Bien que souvent éloigné de ses berges par des explorations techno acides trop insistantes, Bedouin Records arrive périodiquement à sortir des bastosses enrichies à d’autres éléments instables auxquelles je ne m’attends pas. Le Esto de Ryo Murakami assez récemment ou le Shift Work d’Imaginary Forces (et ce remix dingue de Roly Porter) il y a un peu plus longtemps sont de parfaits exemples de la versatilité positivable de ce label né aux confins de la péninsule arabique. Vous aurez deviné que la sortie qui nous occupe aujourd’hui prétendra aux mêmes éloges (justifiés ou pas, je vous en laisserai juges) de ma part, et peut-être même plus.
Qu’on l’acte tout de suite pour ne pas laisser planer d’ambiguïté : le grec Constantine Skourlis balance avec Hades la sortie la plus fat de Bedouin Records. Quatre longs torrents de contrastes furieux se fracassant contre les tympans et s’éparpillant en éclats acérés sur l’épiderme en alerte. 48 minutes cavernicoles nées dans l’obscurité des anfractuosités grecques qui se réfléchissent dans des lacs souterrains en ouvrant les portes d’un nouveau multivers insoupçonné. Une musique viscérale inspirée par des drames humains du présent mais semblant également puiser sa puissance et sa cruelle vérité dans un passé qui se répète et un futur presque déterminé. Plus qu’un album d’ambivalences, Hades est un album de simultanéités. Chaque observation de cette œuvre proposera un regard en double obliquité sur ses détails et perdra ses explorateurs dans des méandres en éternelle métamorphose. Ne vous habituez pas trop au socle franc de drone et de dark ambient qui soutient les morceaux, l’imprévisibilité du ressac noisy agrémenté d’incursions instrumentales ligneuses formeront un épais nuage électrostatique qui risque de sérieusement vous chahuter si vous ne surveillez pas les angles morts. On s’invite dans l’intervalle existant entre des miroirs sans fin qui reflètent le vide, et de ce vide atonal naissent fébrilement des mélodies contant les balbutiements effacés d’un monde qui n’est plus qu’une ombre dans les ténèbres. Et quand la nuit atteint son apogée à travers une spatialisation démente (le début de Divide, sérieusement), fracas industriels et reptation électroacoustique abrasive allumeront des étoiles dans une lumière aveuglante et presque douloureuse, en provoquant l’obnubilation immédiate et rédemptrice des sens.
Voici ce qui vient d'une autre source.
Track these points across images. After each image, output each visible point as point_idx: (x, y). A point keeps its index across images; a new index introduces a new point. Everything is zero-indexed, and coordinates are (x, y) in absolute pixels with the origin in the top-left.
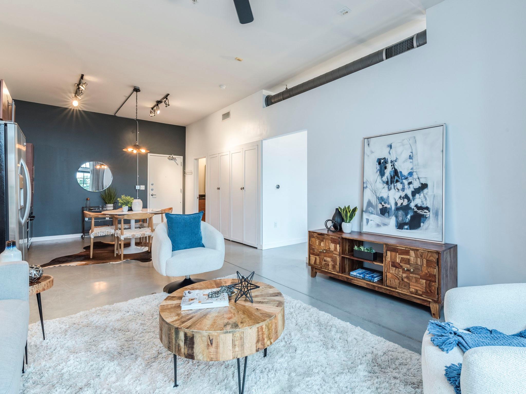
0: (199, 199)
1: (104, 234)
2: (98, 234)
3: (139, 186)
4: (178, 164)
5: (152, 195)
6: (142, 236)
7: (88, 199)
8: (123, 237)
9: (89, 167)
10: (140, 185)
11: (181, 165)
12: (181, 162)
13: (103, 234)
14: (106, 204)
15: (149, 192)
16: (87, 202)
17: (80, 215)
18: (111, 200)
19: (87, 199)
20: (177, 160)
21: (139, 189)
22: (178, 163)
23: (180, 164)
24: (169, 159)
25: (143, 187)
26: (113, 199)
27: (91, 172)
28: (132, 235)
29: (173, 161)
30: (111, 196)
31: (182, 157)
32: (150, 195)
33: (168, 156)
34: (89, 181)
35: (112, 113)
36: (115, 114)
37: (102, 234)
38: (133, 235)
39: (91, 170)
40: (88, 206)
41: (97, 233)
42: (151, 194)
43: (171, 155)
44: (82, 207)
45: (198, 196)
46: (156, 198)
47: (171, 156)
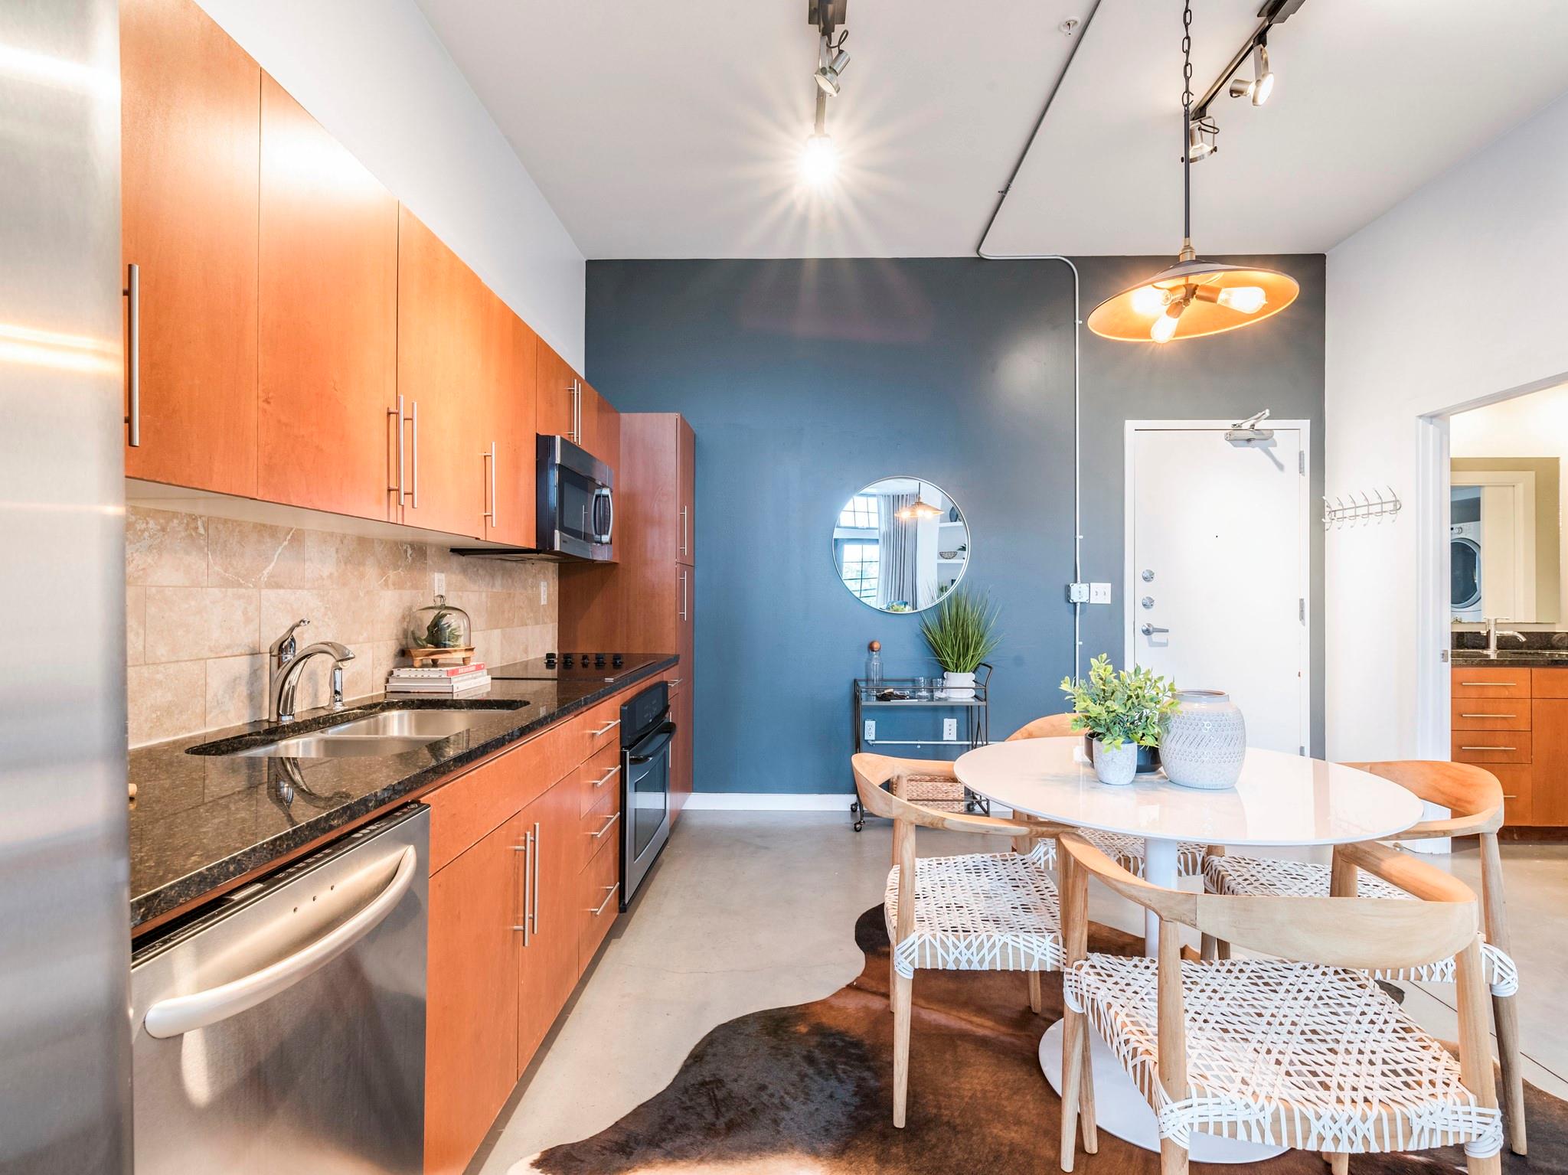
0: (1453, 666)
1: (981, 962)
2: (940, 951)
3: (1085, 586)
4: (1280, 467)
5: (1147, 632)
6: (1380, 1137)
7: (876, 646)
8: (1185, 1117)
9: (877, 526)
10: (1087, 580)
11: (1301, 471)
12: (1301, 454)
13: (976, 959)
14: (946, 670)
15: (1134, 618)
16: (870, 659)
17: (847, 715)
18: (965, 655)
19: (871, 648)
20: (1275, 445)
21: (1084, 600)
22: (1280, 460)
23: (1292, 464)
24: (1233, 441)
25: (1099, 593)
26: (975, 649)
27: (881, 541)
28: (1276, 1119)
29: (1254, 452)
30: (965, 637)
31: (1305, 425)
32: (1139, 632)
33: (1228, 424)
34: (874, 571)
35: (962, 248)
36: (978, 251)
37: (969, 962)
38: (1290, 1119)
39: (882, 532)
40: (875, 676)
41: (938, 944)
42: (1141, 625)
43: (1246, 417)
44: (853, 678)
45: (1447, 646)
46: (1166, 645)
47: (1246, 425)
Les titres auront beau faire allusion à l’obscurité, au néant et aux territoires souterrains, le mouvement de l’album s’effectue pourtant irrésistiblement vers une éblouissante surface qui, sans promettre d’être salvatrice, sera porteuse des espoirs les plus légitimes comme des plus insensés. Chaque morceau gratte plus férocement les parois des prisons de calcaire qui contiennent nos esprits, les échos du temps se brisent puis se taisent face à la rage bouillonnante et exponentielle contenue dans leur trame. Emptiness se place là comme un manifeste implacable de tension allant crescendo avec ses cordes bourdonnantes obsédantes : allant d’abord jusqu’à la transfixion cellulaire la plus totale dans un immense cyclone textural, puis se vaporisant en une fraction de seconde dans l’éther pour nous laisser interdits devant une telle maîtrise du sujet, on panse péniblement nos plaies béantes dans des compositions dignes d’un Mohammad en pleine forme. Erebus poursuit ce réhaussement du grain acoustique et invitera même des séquences chorégraphiques rompues pour clôturer Hades sur une explosion paroxysmale au goût de fin ouverte à tous les possibles. De la terre au firmament, de l’ombre à la lumière, de l’immobilité à l’évasion. Ou vice versa ? Ne peut-on pas avoir l’impression que Constantine nous ramène parfois de l’illumination à l’ignorance ? Qu’il nous montre un futur hypothétique dans une hallucination collective ? Que la progression vers la sortie n’est qu’un mouvement relatif stoppé net dans les fractures rythmiques stochastiques ?
La force de Hades se trouve peut-être là, dans la synchronicité de ses narrations, dans la puissance à double sens de ses éruptions de cordes et de l’attrition de ses textures, dans la balance permanente de ses contrastes qui prennent aux tripes. Une expérience grave et terrifiante, mais tout aussi majestueuse et bouleversante, qui creusera des travées insatiables en quiconque s’y plongera et s’y égarera.
Le digital est bien sûr dispo sur le Bandcamp de Bedouin Records, mais vous pourrez aussi vous procurer le vinyle masterisé par Rashad Becker himself chez vos revendeurs préférés (et autant vous dire qu’on vous le conseille).